It’s important to plan your outfit for all eventualities so no matter what the weather does, you’re always comfortable and can focus on your performance. And that’s where layering comes in.

When it comes to tops, layering is based on three main elements:

  • Base-layer – the bottom layer, which sits tighter to the body
  • Mid-layer – provides extra warmth on top of the base layer
  • Outer or shell – this protects you from the wind and the rain

In unpredictable weather, you’ll probably only want to wear two layers – the full three is usually best reserved for the coldest days of the year.

Layering Up for Your Run - Be Ready for Any Weather Condition


Heading out for a long run on a cold morning poses two main problems:

  • Cold starts – in cooler weather, your muscles don’t contract with the same intensity as when it’s warm. You also burn more carbohydrates in the cold and become less efficient at using oxygen so you can tire more quickly.
  • Warming up – as the sun comes out and you warm up, you run the risk of overheating.
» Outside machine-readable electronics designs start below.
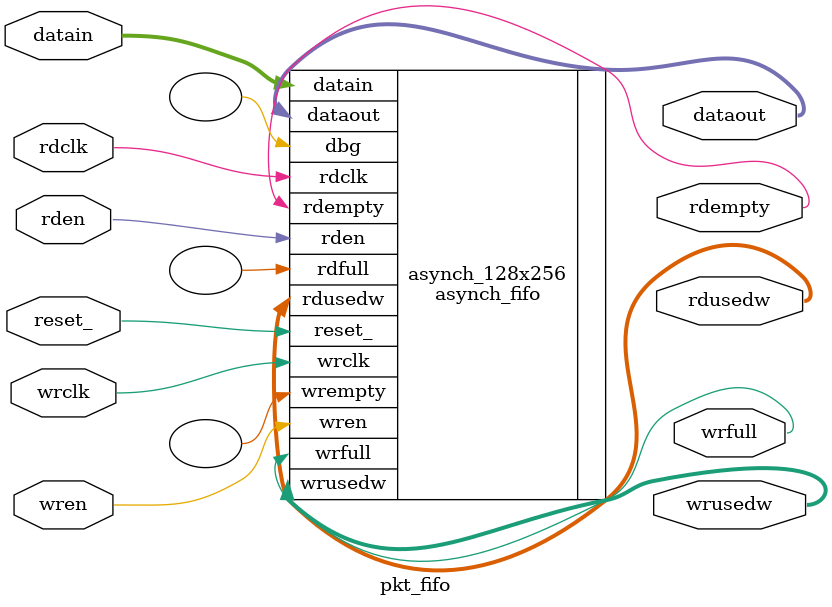
<source format=v>


`timescale 1ns / 1ns


module pkt_fifo (
			reset_,
		
			wrclk,	
			wren,	
			datain,	
			wrfull,	
			wrusedw,

			rdclk,	
			rden,	
			dataout,
			rdempty,
			rdusedw 
);


	parameter WIDTH = 256,
			  DEPTH = 128,
			  PTR	= 7;
			  
			  
			input 	wire 				reset_;

			input  	wire 				wrclk;          	// Clk for writing data                              
			input  	wire 				wren;          		// request to write                                  
			input  	wire [WIDTH-1 : 0]	datain;          	// Data coming in                                                   
			output 	wire				wrfull;           	// indicates fifo is full or not (To avoid overiding)
		    output	wire [PTR -1: 0]	wrusedw;            // number of slots currently in use for writing
		    
			input  	wire 				rdclk;           	// Clk for read data                                     
			input  	wire 				rden;            	// Request to read from FIFO                            
			output 	wire [WIDTH-1 : 0]	dataout; 	        // Data coming out                                      
			output 	wire 				rdempty;          	// indicates fifo is empty or not (to avoid underflow)  
			output 	wire [PTR  -1 : 0] 	rdusedw;          	// number of slots currently in use for reading         


asynch_fifo	#(.WIDTH (WIDTH),		  			
			  .DEPTH (DEPTH),
			  .PTR	 (PTR) )		 
		asynch_128x256		  (
		
			.reset_		(reset_),                                                                       
			                                           		                                                 
			.wrclk		(wrclk),		                   	// Clk to write data                                                   
			.wren		(wren),	   	                   		// write enable          
			.datain		(datain),			                // write data          
			.wrfull		(wrfull),			                // indicates fifo is full or not (To avoid overiding)                  
			.wrempty	(),				                    // indicates fifo is empty or not (to avoid underflow)                                                               
			.wrusedw	(wrusedw),				            // wrusedw -number of locations filled in fifo                                                                        
                                                       		                                        
			.rdclk		(rdclk),		                   	// i-1, Clk to read data                               
			.rden		(rden),		                   		// i-1, read enable of data FIFO                                          
			.dataout	(dataout),			                // Dataout of data FIFO
			.rdfull		(),				                   	// indicates fifo is full or not (To avoid overiding) (Not used)         
			.rdempty	(rdempty),		                   	// indicates fifo is empty or not (to avoid underflow)      
			.rdusedw	(rdusedw),		                    // rdusedw -number of locations filled in fifo (not used ) 

			.dbg()

		 );
endmodule

</source>
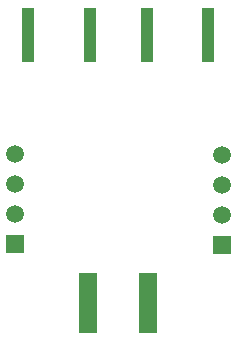
<source format=gbr>
%TF.GenerationSoftware,KiCad,Pcbnew,(5.1.6-rc1-6-g4e217d402)-1*%
%TF.CreationDate,2020-05-13T11:44:56-04:00*%
%TF.ProjectId,RF_Switch,52465f53-7769-4746-9368-2e6b69636164,rev?*%
%TF.SameCoordinates,Original*%
%TF.FileFunction,Paste,Bot*%
%TF.FilePolarity,Positive*%
%FSLAX46Y46*%
G04 Gerber Fmt 4.6, Leading zero omitted, Abs format (unit mm)*
G04 Created by KiCad (PCBNEW (5.1.6-rc1-6-g4e217d402)-1) date 2020-05-13 11:44:56*
%MOMM*%
%LPD*%
G01*
G04 APERTURE LIST*
%ADD10R,1.500000X5.080000*%
%ADD11R,1.000000X4.560000*%
%ADD12R,1.500000X1.500000*%
%ADD13C,1.500000*%
G04 APERTURE END LIST*
D10*
%TO.C,J3*%
X162460000Y-85000000D03*
X167540000Y-85000000D03*
%TD*%
D11*
%TO.C,J4*%
X172620000Y-62300000D03*
X167380000Y-62300000D03*
%TD*%
%TO.C,J1*%
X162620000Y-62300000D03*
X157380000Y-62300000D03*
%TD*%
D12*
%TO.C,J5*%
X173800000Y-80080000D03*
D13*
X173800000Y-77540000D03*
X173800000Y-75000000D03*
X173800000Y-72460000D03*
%TD*%
D12*
%TO.C,J2*%
X156200000Y-80000000D03*
D13*
X156200000Y-77460000D03*
X156200000Y-74920000D03*
X156200000Y-72380000D03*
%TD*%
M02*

</source>
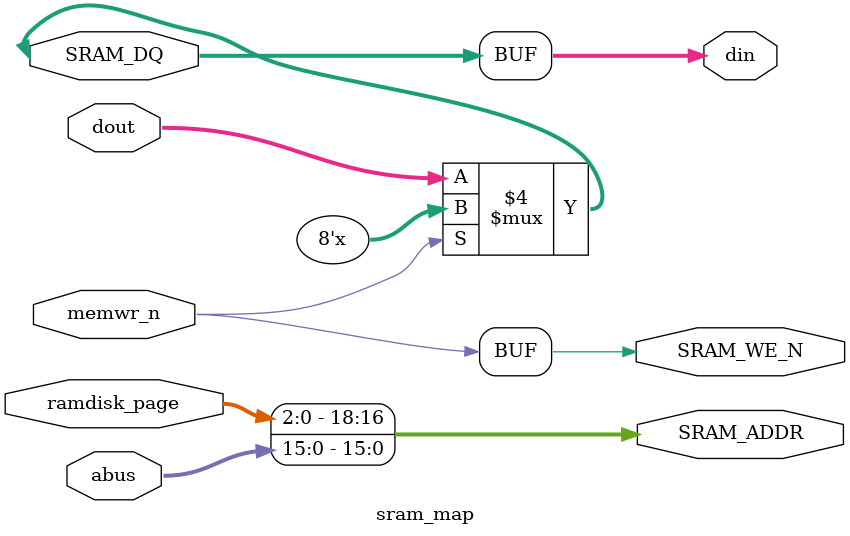
<source format=v>

`default_nettype none

module sram_map(SRAM_ADDR, SRAM_DQ, SRAM_WE_N, memwr_n, abus, dout, din, ramdisk_page);
//output [17:0] 	SRAM_ADDR;
output [18:0] 	SRAM_ADDR;
//inout  reg[15:0] 	SRAM_DQ;
inout  reg[7:0] 	SRAM_DQ;
output 			SRAM_WE_N;
//output 			SRAM_UB_N;
//output 			SRAM_LB_N;
input			memwr_n;
input  [15:0]	abus;
input  [7:0]	dout;
output [7:0]	din;
input  [2:0]	ramdisk_page;

//input	[17:0]	jtag_addr;
//input	[15:0]	jtag_din;
//output	[15:0]	jtag_do = SRAM_DQ;//16'hc3e0;//
//input			jtag_jtag;
//input			jtag_nwe;




//assign SRAM_ADDR = jtag_jtag ? jtag_addr : {ramdisk_page, abus[15:1]};
assign SRAM_ADDR = {ramdisk_page, abus[15:0]};

//assign SRAM_UB_N = jtag_jtag ? 1'b0 : ~abus[0];
//assign SRAM_LB_N = jtag_jtag ? 1'b0 : abus[0];
//assign SRAM_WE_N = jtag_jtag ? jtag_nwe : memwr_n;
assign SRAM_WE_N = memwr_n;

always 
//	if (jtag_jtag & ~jtag_nwe) 
//		SRAM_DQ[15:0] <= jtag_din;
//	else if (~memwr_n)
	if (~memwr_n)
//		SRAM_DQ[15:0] <= abus[0] ? {dout, 8'bZZZZZZZZ} : {8'bZZZZZZZZ, dout};
		SRAM_DQ[7:0] <= dout;
	else
//		SRAM_DQ[15:0] <= 16'bZZZZZZZZZZZZZZZZ;
		SRAM_DQ[7:0] <= 8'bZZZZZZZZ;
	
//assign din = abus[0] ? SRAM_DQ[15:8] : SRAM_DQ[7:0];
assign din = SRAM_DQ[7:0];

endmodule

// $Id: sram_map.v 209 2008-01-17 22:35:23Z svofski $
</source>
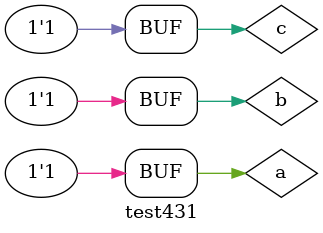
<source format=v>
`timescale 1ns / 1ps


module test431;

	// Inputs
	reg a;
	reg b;
	reg c;

	// Outputs
	wire sum;
	wire carry;

	// Instantiate the Unit Under Test (UUT)
	test43 uut (
		.a(a), 
		.b(b), 
		.c(c), 
		.sum(sum), 
		.carry(carry)
	);

	initial begin
		// Initialize Inputs
		a = 0;
		b = 0;
		c = 0;

		// Wait 100 ns for global reset to finish
		#100;
        
		// Add stimulus here
		a = 0;
		b = 0;
		c = 1;

		// Wait 100 ns for global reset to finish
		#100;
		
		a = 0;
		b = 1;
		c = 0;

		// Wait 100 ns for global reset to finish
		#100;
		
		a = 0;
		b = 1;
		c = 1;

		// Wait 100 ns for global reset to finish
		#100;
		
		a = 1;
		b = 0;
		c = 0;

		// Wait 100 ns for global reset to finish
		#100;
		
		a = 1;
		b = 0;
		c = 1;

		// Wait 100 ns for global reset to finish
		#100;
		
		a = 1;
		b = 1;
		c = 0;

		// Wait 100 ns for global reset to finish
		#100;
		
		a = 1;
		b = 1;
		c = 1;

		// Wait 100 ns for global reset to finish
		#100;

	end
      
endmodule


</source>
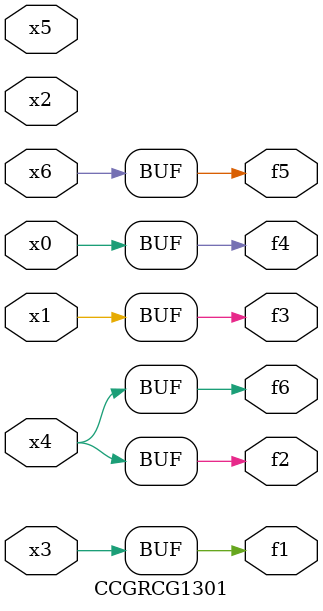
<source format=v>
module CCGRCG1301(
	input x0, x1, x2, x3, x4, x5, x6,
	output f1, f2, f3, f4, f5, f6
);
	assign f1 = x3;
	assign f2 = x4;
	assign f3 = x1;
	assign f4 = x0;
	assign f5 = x6;
	assign f6 = x4;
endmodule

</source>
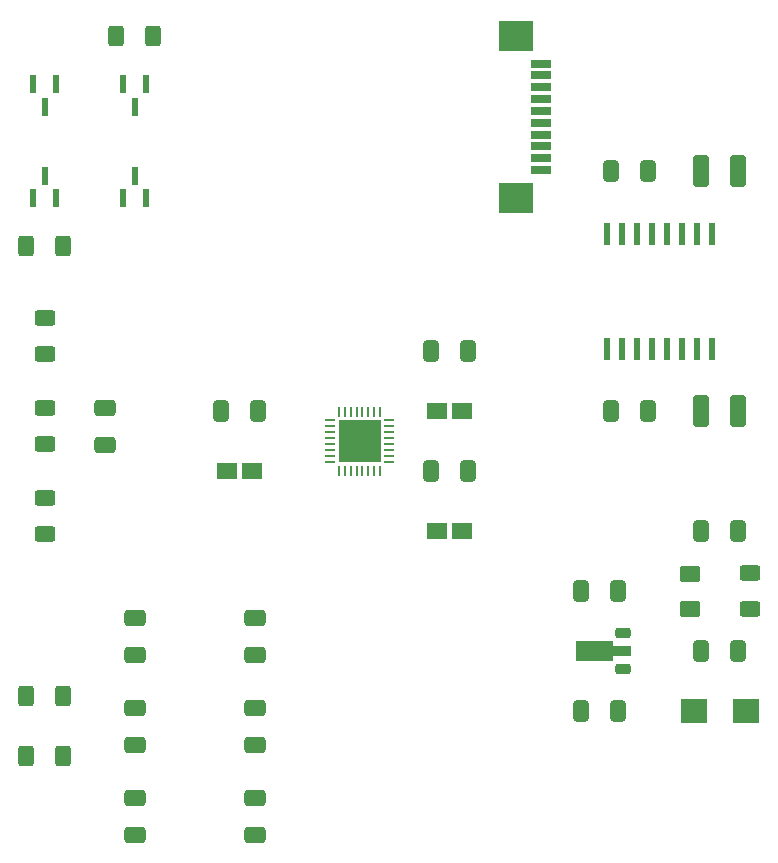
<source format=gbr>
%TF.GenerationSoftware,KiCad,Pcbnew,8.0.3-8.0.3-0~ubuntu22.04.1*%
%TF.CreationDate,2024-10-28T10:53:40+03:00*%
%TF.ProjectId,PM-AI1-W,504d2d41-4931-42d5-972e-6b696361645f,rev?*%
%TF.SameCoordinates,Original*%
%TF.FileFunction,Paste,Top*%
%TF.FilePolarity,Positive*%
%FSLAX46Y46*%
G04 Gerber Fmt 4.6, Leading zero omitted, Abs format (unit mm)*
G04 Created by KiCad (PCBNEW 8.0.3-8.0.3-0~ubuntu22.04.1) date 2024-10-28 10:53:40*
%MOMM*%
%LPD*%
G01*
G04 APERTURE LIST*
G04 Aperture macros list*
%AMRoundRect*
0 Rectangle with rounded corners*
0 $1 Rounding radius*
0 $2 $3 $4 $5 $6 $7 $8 $9 X,Y pos of 4 corners*
0 Add a 4 corners polygon primitive as box body*
4,1,4,$2,$3,$4,$5,$6,$7,$8,$9,$2,$3,0*
0 Add four circle primitives for the rounded corners*
1,1,$1+$1,$2,$3*
1,1,$1+$1,$4,$5*
1,1,$1+$1,$6,$7*
1,1,$1+$1,$8,$9*
0 Add four rect primitives between the rounded corners*
20,1,$1+$1,$2,$3,$4,$5,0*
20,1,$1+$1,$4,$5,$6,$7,0*
20,1,$1+$1,$6,$7,$8,$9,0*
20,1,$1+$1,$8,$9,$2,$3,0*%
%AMFreePoly0*
4,1,9,3.862500,-0.866500,0.737500,-0.866500,0.737500,-0.450000,-0.737500,-0.450000,-0.737500,0.450000,0.737500,0.450000,0.737500,0.866500,3.862500,0.866500,3.862500,-0.866500,3.862500,-0.866500,$1*%
G04 Aperture macros list end*
%ADD10C,0.000000*%
%ADD11R,0.609600X1.625600*%
%ADD12RoundRect,0.250000X-0.625000X0.400000X-0.625000X-0.400000X0.625000X-0.400000X0.625000X0.400000X0*%
%ADD13R,1.738275X1.397000*%
%ADD14RoundRect,0.250000X0.650000X-0.412500X0.650000X0.412500X-0.650000X0.412500X-0.650000X-0.412500X0*%
%ADD15RoundRect,0.250000X-0.412500X-1.100000X0.412500X-1.100000X0.412500X1.100000X-0.412500X1.100000X0*%
%ADD16RoundRect,0.225000X0.425000X0.225000X-0.425000X0.225000X-0.425000X-0.225000X0.425000X-0.225000X0*%
%ADD17FreePoly0,180.000000*%
%ADD18RoundRect,0.250000X-0.400000X-0.625000X0.400000X-0.625000X0.400000X0.625000X-0.400000X0.625000X0*%
%ADD19RoundRect,0.250000X0.625000X-0.400000X0.625000X0.400000X-0.625000X0.400000X-0.625000X-0.400000X0*%
%ADD20RoundRect,0.250000X0.412500X0.650000X-0.412500X0.650000X-0.412500X-0.650000X0.412500X-0.650000X0*%
%ADD21RoundRect,0.250000X-0.412500X-0.650000X0.412500X-0.650000X0.412500X0.650000X-0.412500X0.650000X0*%
%ADD22RoundRect,0.250000X-0.650000X0.412500X-0.650000X-0.412500X0.650000X-0.412500X0.650000X0.412500X0*%
%ADD23R,0.482600X1.854200*%
%ADD24RoundRect,0.250001X-0.624999X0.462499X-0.624999X-0.462499X0.624999X-0.462499X0.624999X0.462499X0*%
%ADD25R,2.250000X2.150000*%
%ADD26R,1.803400X0.635000*%
%ADD27R,2.997200X2.590800*%
%ADD28R,0.274600X0.906400*%
%ADD29R,0.906400X0.274600*%
%ADD30R,3.650001X3.650001*%
G04 APERTURE END LIST*
D10*
%TO.C,U1*%
G36*
X10060000Y2640000D02*
G01*
X8435000Y2640000D01*
X8435000Y4265000D01*
X10060000Y4265000D01*
X10060000Y2640000D01*
G37*
G36*
X10060000Y815000D02*
G01*
X8435000Y815000D01*
X8435000Y2440000D01*
X10060000Y2440000D01*
X10060000Y815000D01*
G37*
G36*
X11885000Y2640000D02*
G01*
X10260000Y2640000D01*
X10260000Y4265000D01*
X11885000Y4265000D01*
X11885000Y2640000D01*
G37*
G36*
X11885000Y815000D02*
G01*
X10260000Y815000D01*
X10260000Y2440000D01*
X11885000Y2440000D01*
X11885000Y815000D01*
G37*
%TD*%
D11*
%TO.C,Q1*%
X-17462500Y23134000D03*
X-15557500Y23134000D03*
X-16510000Y25028050D03*
%TD*%
D12*
%TO.C,R6*%
X-16510000Y12980000D03*
X-16510000Y9880000D03*
%TD*%
D13*
%TO.C,C18*%
X16693337Y5080000D03*
X18866663Y5080000D03*
%TD*%
D14*
%TO.C,C11*%
X1270000Y-15532500D03*
X1270000Y-12407500D03*
%TD*%
D15*
%TO.C,C6*%
X39077500Y25400000D03*
X42202500Y25400000D03*
%TD*%
D11*
%TO.C,Q4*%
X-9842500Y23134000D03*
X-7937500Y23134000D03*
X-8890000Y25028050D03*
%TD*%
D12*
%TO.C,R7*%
X-16510000Y5360000D03*
X-16510000Y2260000D03*
%TD*%
D11*
%TO.C,Q2*%
X-15557500Y32746000D03*
X-17462500Y32746000D03*
X-16510000Y30851950D03*
%TD*%
D16*
%TO.C,U4*%
X32430000Y-16740000D03*
D17*
X32342500Y-15240000D03*
D16*
X32430000Y-13740000D03*
%TD*%
D18*
%TO.C,R4*%
X-18060000Y-24130000D03*
X-14960000Y-24130000D03*
%TD*%
D19*
%TO.C,R16*%
X43180000Y-11710000D03*
X43180000Y-8610000D03*
%TD*%
D20*
%TO.C,C15*%
X32042500Y-10160000D03*
X28917500Y-10160000D03*
%TD*%
D21*
%TO.C,C1*%
X-1562500Y5080000D03*
X1562500Y5080000D03*
%TD*%
D14*
%TO.C,C8*%
X-8890000Y-15532500D03*
X-8890000Y-12407500D03*
%TD*%
D22*
%TO.C,C14*%
X-11430000Y5372500D03*
X-11430000Y2247500D03*
%TD*%
D23*
%TO.C,U3*%
X40005000Y20116800D03*
X38735000Y20116800D03*
X37465000Y20116800D03*
X36195000Y20116800D03*
X34925000Y20116800D03*
X33655000Y20116800D03*
X32385000Y20116800D03*
X31115000Y20116800D03*
X31115000Y10363200D03*
X32385000Y10363200D03*
X33655000Y10363200D03*
X34925000Y10363200D03*
X36195000Y10363200D03*
X37465000Y10363200D03*
X38735000Y10363200D03*
X40005000Y10363200D03*
%TD*%
D22*
%TO.C,C10*%
X-8890000Y-27647500D03*
X-8890000Y-30772500D03*
%TD*%
D20*
%TO.C,C3*%
X34582500Y5080000D03*
X31457500Y5080000D03*
%TD*%
D21*
%TO.C,C19*%
X16217500Y10160000D03*
X19342500Y10160000D03*
%TD*%
D22*
%TO.C,C9*%
X-8890000Y-20027500D03*
X-8890000Y-23152500D03*
%TD*%
D24*
%TO.C,L1*%
X38100000Y-8672500D03*
X38100000Y-11647500D03*
%TD*%
D18*
%TO.C,R9*%
X-18060000Y19050000D03*
X-14960000Y19050000D03*
%TD*%
D11*
%TO.C,Q7*%
X-7937500Y32746000D03*
X-9842500Y32746000D03*
X-8890000Y30851950D03*
%TD*%
D18*
%TO.C,R10*%
X-10440000Y36830000D03*
X-7340000Y36830000D03*
%TD*%
D25*
%TO.C,D1*%
X38440000Y-20320000D03*
X42840000Y-20320000D03*
%TD*%
D26*
%TO.C,J2*%
X25556000Y34499991D03*
X25556000Y33499993D03*
X25556000Y32499995D03*
X25556000Y31499997D03*
X25556000Y30499999D03*
X25556000Y29500001D03*
X25556000Y28500003D03*
X25556000Y27500005D03*
X25556000Y26500007D03*
X25556000Y25500009D03*
D27*
X23385999Y36850002D03*
X23385999Y23149998D03*
%TD*%
D20*
%TO.C,C7*%
X32042500Y-20320000D03*
X28917500Y-20320000D03*
%TD*%
D21*
%TO.C,C21*%
X39077500Y-15240000D03*
X42202500Y-15240000D03*
%TD*%
D22*
%TO.C,C12*%
X1270000Y-20027500D03*
X1270000Y-23152500D03*
%TD*%
%TO.C,C13*%
X1270000Y-27647500D03*
X1270000Y-30772500D03*
%TD*%
D18*
%TO.C,R3*%
X-18060000Y-19050000D03*
X-14960000Y-19050000D03*
%TD*%
D15*
%TO.C,C4*%
X39077500Y5080000D03*
X42202500Y5080000D03*
%TD*%
D21*
%TO.C,C16*%
X16217500Y0D03*
X19342500Y0D03*
%TD*%
D12*
%TO.C,R8*%
X-16510000Y-2260000D03*
X-16510000Y-5360000D03*
%TD*%
D28*
%TO.C,U1*%
X11909999Y5043200D03*
X11410000Y5043200D03*
X10910001Y5043200D03*
X10410000Y5043200D03*
X9910000Y5043200D03*
X9409999Y5043200D03*
X8910000Y5043200D03*
X8410001Y5043200D03*
D29*
X7656800Y4289999D03*
X7656800Y3790000D03*
X7656800Y3290001D03*
X7656800Y2790000D03*
X7656800Y2290000D03*
X7656800Y1789999D03*
X7656800Y1290000D03*
X7656800Y790001D03*
D28*
X8410001Y36800D03*
X8910000Y36800D03*
X9409999Y36800D03*
X9910000Y36800D03*
X10410000Y36800D03*
X10910001Y36800D03*
X11410000Y36800D03*
X11909999Y36800D03*
D29*
X12663200Y790001D03*
X12663200Y1290000D03*
X12663200Y1789999D03*
X12663200Y2290000D03*
X12663200Y2790000D03*
X12663200Y3290001D03*
X12663200Y3790000D03*
X12663200Y4289999D03*
D30*
X10160000Y2540000D03*
%TD*%
D20*
%TO.C,C5*%
X34582500Y25400000D03*
X31457500Y25400000D03*
%TD*%
D13*
%TO.C,C17*%
X16693337Y-5080000D03*
X18866663Y-5080000D03*
%TD*%
D21*
%TO.C,C20*%
X39077500Y-5080000D03*
X42202500Y-5080000D03*
%TD*%
D13*
%TO.C,C2*%
X1086663Y0D03*
X-1086663Y0D03*
%TD*%
M02*

</source>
As you overheat, blood rushes to the skin to release sweat, meaning less blood is being pumped into your muscles. This can cause tiredness and, depending on how hot you get, may leave you dehydrated.

Layering Up for Your Run - Be Ready for Any Weather Condition

So, when deciding what to wear when running in winter, start off warm with a base- and a mid-layer, and as you get into your run, take a layer off to regulate your body temperature. Your base-layer should be made with a breathable fabric, with plenty of ventilation so you can avoid overheating once the weather warms up. You should also build some flexibility into your winter running gear. For example, if it’s cold, start off with a running tube as a scarf that can be converted into a headband or packed away if you no longer need it.


Just like sweat, rain can cool you down and cause discomfort in the form of chafing, which is much more common when running in wet clothes. So, if rain is forecast, your outer layer should be made of a water-resistant material like Softshell or Ripstop. Unlike everyday raincoats, they are specially designed for running and provide ventilation to and wick sweat away from the skin to keep you dry and comfortable.


When deciding what to wear running in winter, a simple rule of thumb is to add between five and 10 degrees (celsius) to the outside temperature to calculate your running temperature. That will help you determine how many layers you should wear. However, your running temperature is also dependent on other factors such as your running pace, the length of your run and how quickly it takes you to heat up and cool down.

If you are going for a short or easy-paced run, you won’t warm up as much, so you should add around five degrees to the ambient temperature. If you’re going for a fast-paced or long-distance run, you’ll warm up more easily, so add 10 degrees to the outside temperature.

It’s also important to remember that although your core may warm up quite quickly, your extremities such as your hands and your feet will not warm up nearly as much. For that reason, you should always wear running gloves and socks that are appropriate for the conditions.

On windy days, you should also take the wind chill factor into account. Looking at the ‘feels like’ temperature on your local weather report will help you decide what to wear. You should run into the wind on your way out and have a tailwind on the way back. That will prevent you from running into the wind when you’re wet and sweaty and potentially developing a chill.